To be sure, deals have happened in recent months. Producer Encana late last year sold natural gas gathering and compression assets in the Montney development of northeastern British Columbia for C$412mn ($340mn). Enlink Midstream earlier this year also signed a deal to acquire hedge fund-backed Coronado Midstream, which owns natural gas and processing facilities in the Permian basin, for $600mn.

But one large deal that was rumored — the sale of Whiting Petroleum — failed to materialize when the company issued more stock instead.

"To the degree that capital markets are open, the name of the game is preserving liquidity and preserving the amount of time you can operate in a low oil price environment," said Fitch Ratings analyst Mark Sadeghian.

In some cases, the current environment has discouraged sales.
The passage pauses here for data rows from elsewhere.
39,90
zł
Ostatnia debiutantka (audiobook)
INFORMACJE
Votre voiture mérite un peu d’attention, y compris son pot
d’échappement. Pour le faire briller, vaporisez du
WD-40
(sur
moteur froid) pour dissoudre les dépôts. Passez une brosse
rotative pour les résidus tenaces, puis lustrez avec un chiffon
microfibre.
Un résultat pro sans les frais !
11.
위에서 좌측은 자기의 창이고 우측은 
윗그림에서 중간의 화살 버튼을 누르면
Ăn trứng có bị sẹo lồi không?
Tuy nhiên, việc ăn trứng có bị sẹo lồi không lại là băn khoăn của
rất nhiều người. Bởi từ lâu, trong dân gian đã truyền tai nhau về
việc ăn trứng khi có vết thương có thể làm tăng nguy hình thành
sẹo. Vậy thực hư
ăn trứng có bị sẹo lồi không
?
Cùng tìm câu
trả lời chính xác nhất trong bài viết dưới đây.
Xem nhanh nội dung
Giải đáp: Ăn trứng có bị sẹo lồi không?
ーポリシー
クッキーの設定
Canexus has been trying to unload its beleaguered but still valuable crude-by-rail facility in Bruderheim, Alberta, but has struggled as suitors backed off amid uncertainty caused by low prices.

"We do think there's clearly potential for consolidation," Sadeghian said. But executives are "... right to say it depends on price and valuation. So we'll just wait to see when the two meet or if they meet."

Deals are likely to play out in drilling and services, particularly because of an excess of uncontracted ultra deepwater drilling vessels, he added.